Through the rest of Pilcrow, we follow John up until his mid-to-late teens. He eventually moves from his home to a hospital, where he stays for several years until moving to a school for handicapped children. During that time he undergoes the things that almost everyone does during those ages (emotional and intellectual developments, sexual awakening, struggles with friends and family), plus of course the issues brought on by his near-total immobility.
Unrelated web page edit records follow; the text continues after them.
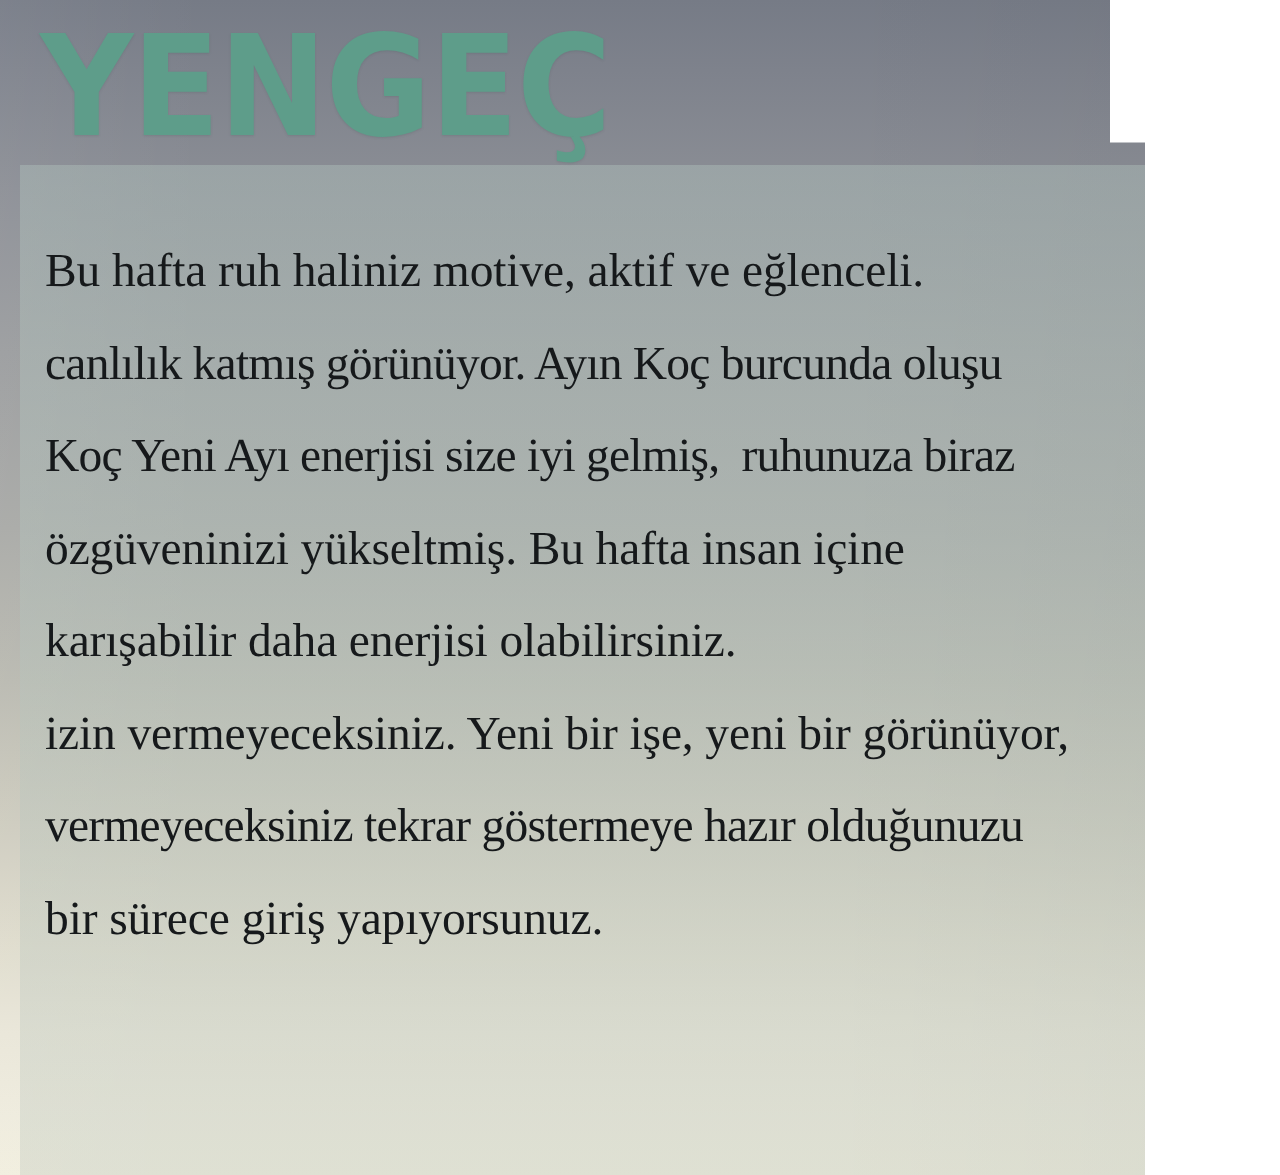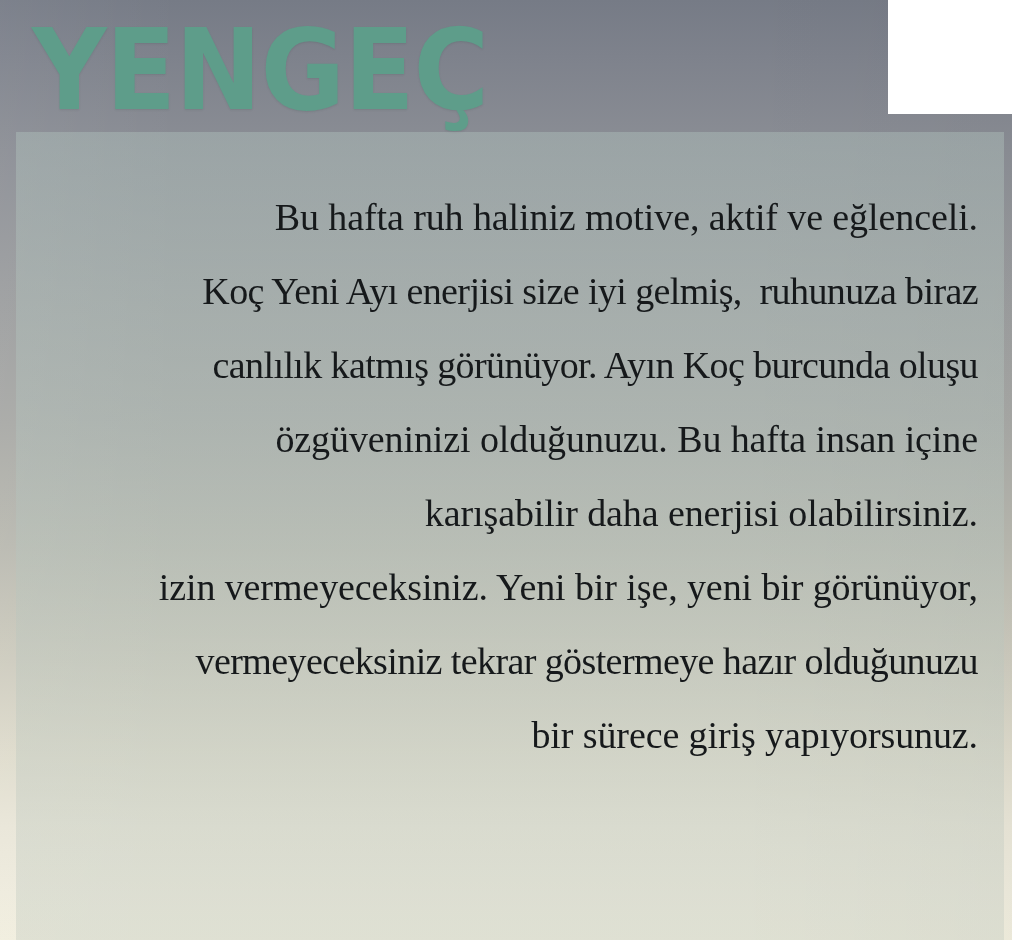--- a/index.html
+++ b/index.html
@@ -10,7 +10,7 @@
 
   #poster {
     position: relative;
-    width: 1012px;
+    width: 916px;
     height: 940px;
     overflow: hidden;
     font-family: "Liberation Serif", "DejaVu Serif", serif;
@@ -29,7 +29,6 @@
       #eeebdd 95%,
       #f1eede 100%
     );
-    text-align: right;
   }
 
   

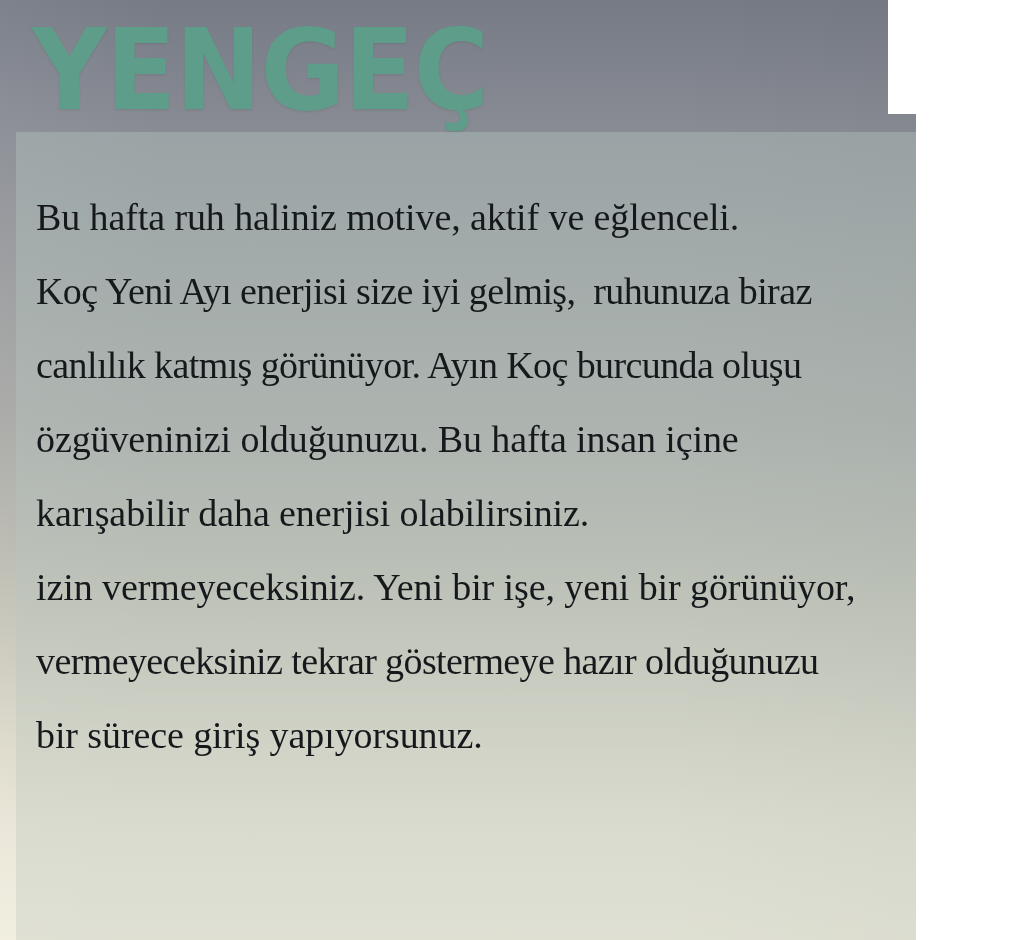--- a/index.html
+++ b/index.html
@@ -118,8 +118,8 @@
 
   <div class="text-panel">
     <div class="body-line">Bu hafta ruh haliniz motive, aktif ve eğlenceli.</div>
+    <div class="body-line tight">canlılık katmış görünüyor. Ayın Koç burcunda oluşu</div>
     <div class="body-line tight">Koç Yeni Ayı enerjisi size iyi gelmiş,  ruhunuza biraz</div>
-    <div class="body-line tight">canlılık katmış görünüyor. Ayın Koç burcunda oluşu</div>
     <div class="body-line">özgüveninizi olduğunuzu. Bu hafta insan içine</div>
     <div class="body-line">karışabilir daha enerjisi olabilirsiniz.</div>
     <div class="body-line">izin vermeyeceksiniz. Yeni bir işe, yeni bir görünüyor,</div>

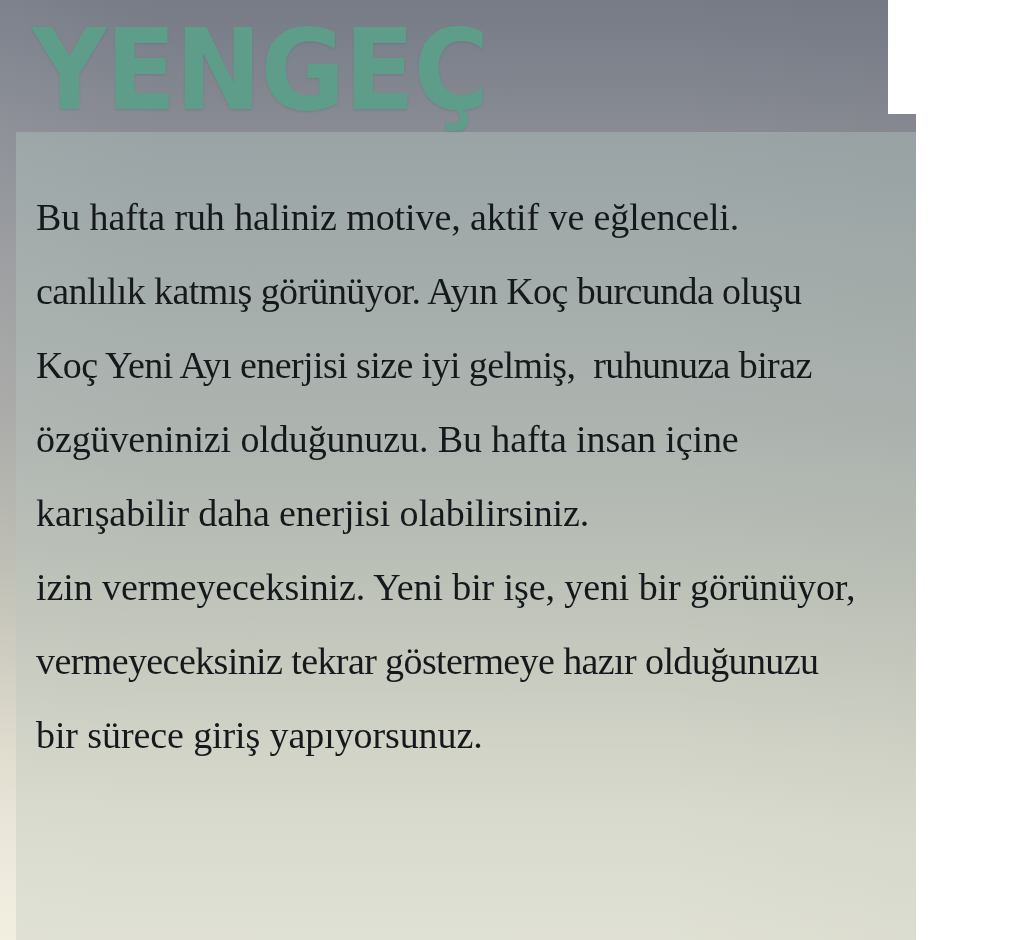--- a/index.html
+++ b/index.html
@@ -120,7 +120,7 @@
     <div class="body-line">Bu hafta ruh haliniz motive, aktif ve eğlenceli.</div>
     <div class="body-line tight">canlılık katmış görünüyor. Ayın Koç burcunda oluşu</div>
     <div class="body-line tight">Koç Yeni Ayı enerjisi size iyi gelmiş,  ruhunuza biraz</div>
-    <div class="body-line">özgüveninizi olduğunuzu. Bu hafta insan içine</div>
+    <div class="body-line">özgüveninizi yükseltmiş. Bu hafta insan içine</div>
     <div class="body-line">karışabilir daha enerjisi olabilirsiniz.</div>
     <div class="body-line">izin vermeyeceksiniz. Yeni bir işe, yeni bir görünüyor,</div>
     <div class="body-line tight">vermeyeceksiniz tekrar göstermeye hazır olduğunuzu</div>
And that's about it, plot-wise. Thankfully, Mars-Jones is interested enough in the premise and characters of his story to not overstuff the plot. Through John's narration (from a later age), he are taken slowly, but always compellingly, through what it might have been like to grow up as John: the narrator's voice is wonderfully done, and the sizeable array of supporting characters are evocatively described. Few of them are as deftly-drawn as John's mother, although some of his schoolmates & teachers are strikingly well-observed (I have a special fondness for the spying/secret agent-obsessed Julian). Rather than an inherently-propulsive plot, what makes Pilcrow such a pleasure to read are the small details: Mars-Jones has clearly spent a lot of time thinking about what John's life would have entailed. And he describes it all in a pitch-perfect voice - while John is perhaps more reflective than the average child, the combination of his reflection-encouraging circumstances and the fact that the book is narrated from later in his life means that Mars-Jones avoids the pitfalls of the rarely not-annoying implausibly brilliant child narrator.

Doubtless a 525 page book with a distinct absence of whiz-bang plottery is not for everybody - especially when the book sorta just ends, with three books to come (Cedilla, I should note, is even longer - 700+ pages in hardcover). But those who are willing to delve into John Cromer's life will find much to enjoy, from the consistently sparkling prose and well-imagined characters to the various set pieces throughout. Pilcrow is a novel to move through slowly, not a novel to race through, but neither did it ever feel like a slog. I'm now eager to get (& get into) Cedilla, even though that will still mean a few years (presumably) until the next volume comes out.